Leslie B. Vosshall is an investigator with the Howard Hughes Medical Institute and Robin Chemers Neustein Professor at The Rockefeller University, where she is the head of the Laboratory of Neurogenetics and Behavior. The overall goal of work in the Vosshall laboratory is to understand how complex behaviors are modulated by external chemosensory cues and internal physiological states. Working with Drosophila melanogaster flies, mosquitoes, and human subjects, Dr. Vosshall’s research has yielded new knowledge about how odor stimuli are processed and perceived. Vosshall's TEDtalk will concern the question why mosquitoes bite some people more than others, a question that we have undoubtedly all asked ourselves. Female mosquitoes spread deadly diseases such as malaria, dengue fever, and yellow fever by blood-feeding on an infected human and spreading pathogens to the next, healthy victim.
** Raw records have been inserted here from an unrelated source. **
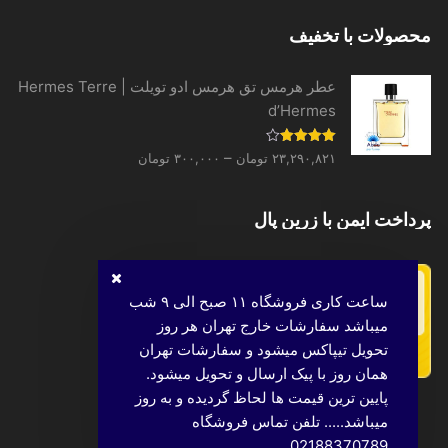
محصولات با تخفیف
عطر هرمس تق هرمس ادو تویلت | Hermes Terre
d’Hermes
Price
نمره
–
۲۳,۲۹۰,۸۲۱
تومان
۳۰۰,۰۰۰
تومان
4.00
از 5
range:
۳۰۰,۰۰۰ تومان
پرداخت ایمن با زرین پال
through
۲۳,۲۹۰,۸۲۱ تومان
ساعت کاری فروشگاه ۱۱ صبح الی ۹ شب
میباشد سفارشات خارج تهران هر روز
تحویل تیپاکس میشود و سفارشات تهران
همان روز با پیک ارسال و تحویل میشود.
پایین ترین قیمت ها لحاظ گردیده و به روز
میباشد..... تلفن تماس فروشگاه
02188370789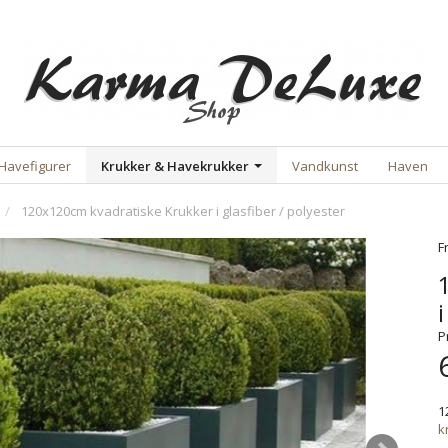
Havefigurer
Krukker & Havekrukker
Vandkunst
Haven
120x120cm kvadratiske Krukker i glasfiber / polyester
F
P
1
k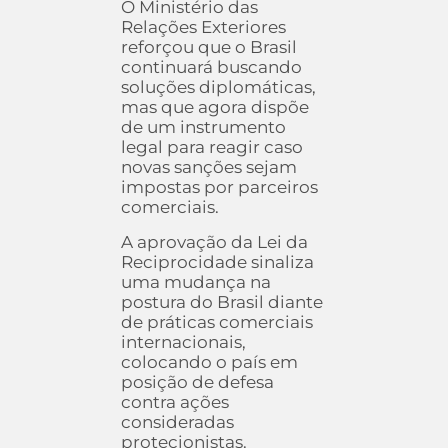
O Ministério das
Relações Exteriores
reforçou que o Brasil
continuará buscando
soluções diplomáticas,
mas que agora dispõe
de um instrumento
legal para reagir caso
novas sanções sejam
impostas por parceiros
comerciais.
A aprovação da Lei da
Reciprocidade sinaliza
uma mudança na
postura do Brasil diante
de práticas comerciais
internacionais,
colocando o país em
posição de defesa
contra ações
consideradas
protecionistas.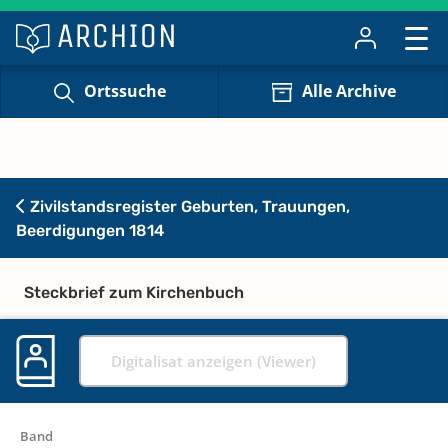
Ortssuche
Alle Archive
Zivilstandsregister Geburten, Trauungen,
Beerdigungen 1814
Steckbrief zum Kirchenbuch
Digitalisat anzeigen (Viewer)
Band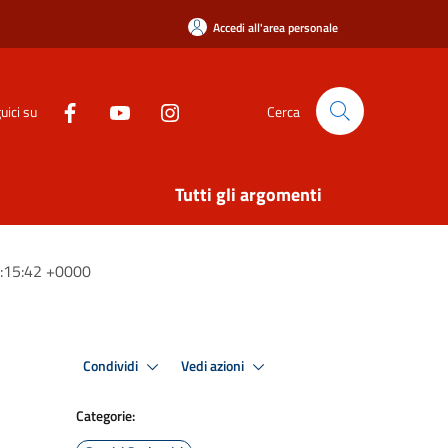
Accedi all'area personale
uici su
Cerca
Tutti gli argomenti
07:15:42 +0000
Condividi
Vedi azioni
Categorie: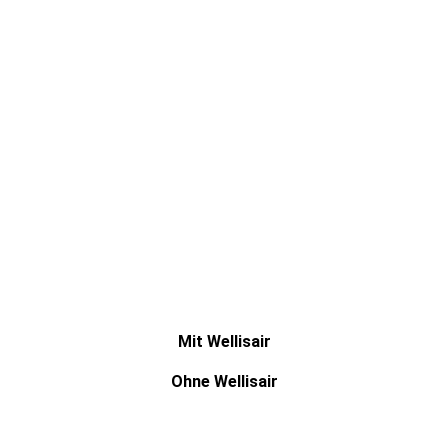
Mit Wellisair
Ohne Wellisair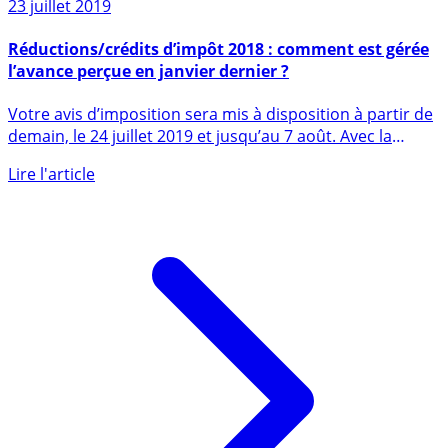
23 juillet 2019
Réductions/crédits d’impôt 2018 : comment est gérée
l’avance perçue en janvier dernier ?
Votre avis d’imposition sera mis à disposition à partir de
demain, le 24 juillet 2019 et jusqu’au 7 août. Avec la
mise (...)
Lire l'article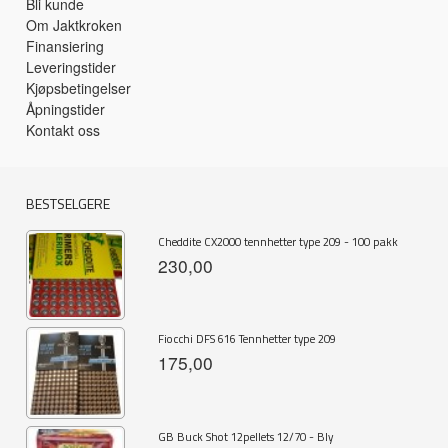
Bli kunde
Om Jaktkroken
Finansiering
Leveringstider
Kjøpsbetingelser
Åpningstider
Kontakt oss
BESTSELGERE
Cheddite CX2000 tennhetter type 209 - 100 pakk
230,00
Fiocchi DFS 616 Tennhetter type 209
175,00
GB Buck Shot 12pellets 12/70 - Bly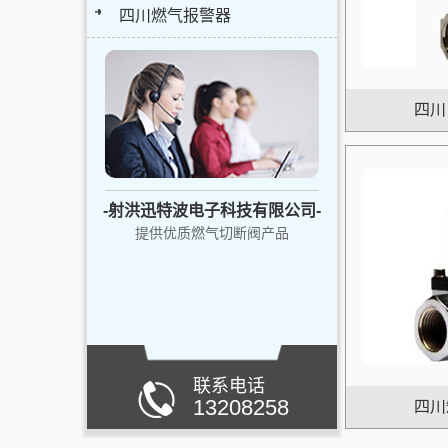
四川燃气报警器
四川
-射洪迅特波电子科技有限公司-
提供优质燃气切断阀产品
联系电话
13208258
四川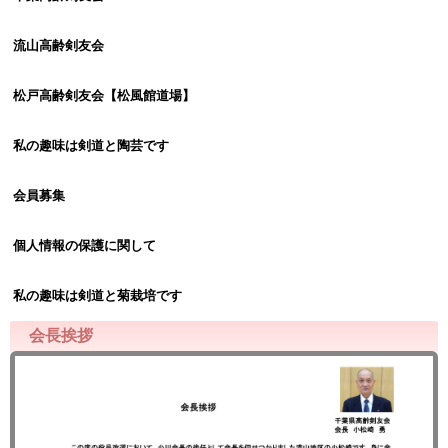
流山高齢剣友会
松戸高齢剣友会【松風館道場】
私の趣味は剣道と陶芸です
会員募集
個人情報の保護に関して
私の趣味は剣道と菊栽培です
会長挨拶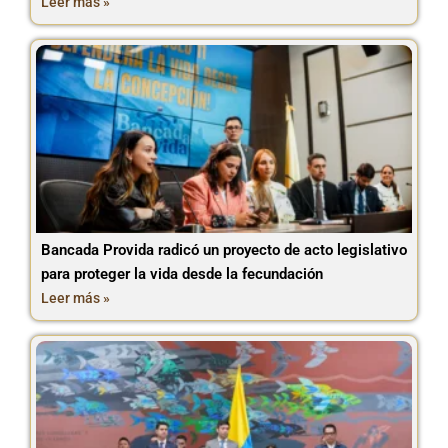
Leer más »
Bancada Provida radicó un proyecto de acto legislativo
para proteger la vida desde la fecundación
Leer más »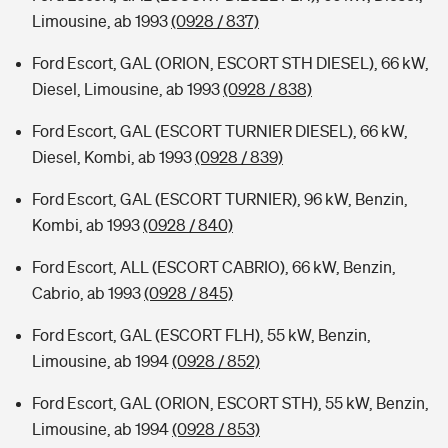
Limousine, ab 1993
(0928 / 837)
Ford Escort, GAL (ORION, ESCORT STH DIESEL), 66 kW,
Diesel, Limousine, ab 1993
(0928 / 838)
Ford Escort, GAL (ESCORT TURNIER DIESEL), 66 kW,
Diesel, Kombi, ab 1993
(0928 / 839)
Ford Escort, GAL (ESCORT TURNIER), 96 kW, Benzin,
Kombi, ab 1993
(0928 / 840)
Ford Escort, ALL (ESCORT CABRIO), 66 kW, Benzin,
Cabrio, ab 1993
(0928 / 845)
Ford Escort, GAL (ESCORT FLH), 55 kW, Benzin,
Limousine, ab 1994
(0928 / 852)
Ford Escort, GAL (ORION, ESCORT STH), 55 kW, Benzin,
Limousine, ab 1994
(0928 / 853)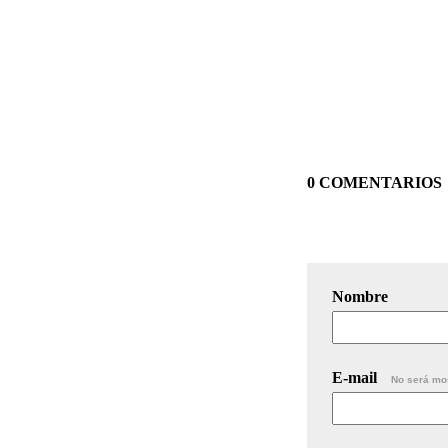
0 COMENTARIOS
Nombre
E-mail
No será mo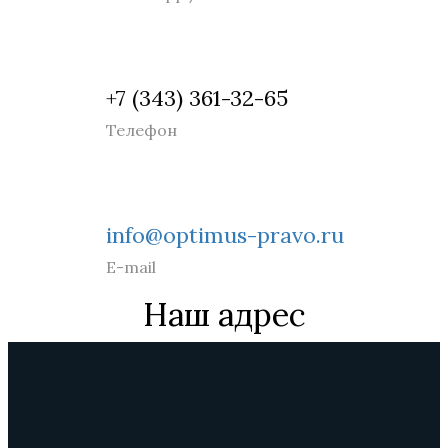
+7 (343) 361-32-65
Телефон
info@optimus-pravo.ru
E-mail
Наш адрес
These mosquitoes are so effective because they prefer humans over other animals. But everyone has noticed the curious effect that not all humans are equally attractive. In group situations, there always seem to be one or two individuals who are plagued with many bites, while others are completely ignored. The folklore attempting to explain why some people are more attractive to mosquitoes than others is rich and complex, but few of these ideas have been put to a scientific test. Is it beer drinking? Or blood type? Or if you are male or female or young or old? How heavily you breathe or how hot your body temperature runs? In this presentation I will dissect the evidence and also discuss new scientific information about how mosquitoes hunt down a particular human for a blood meal.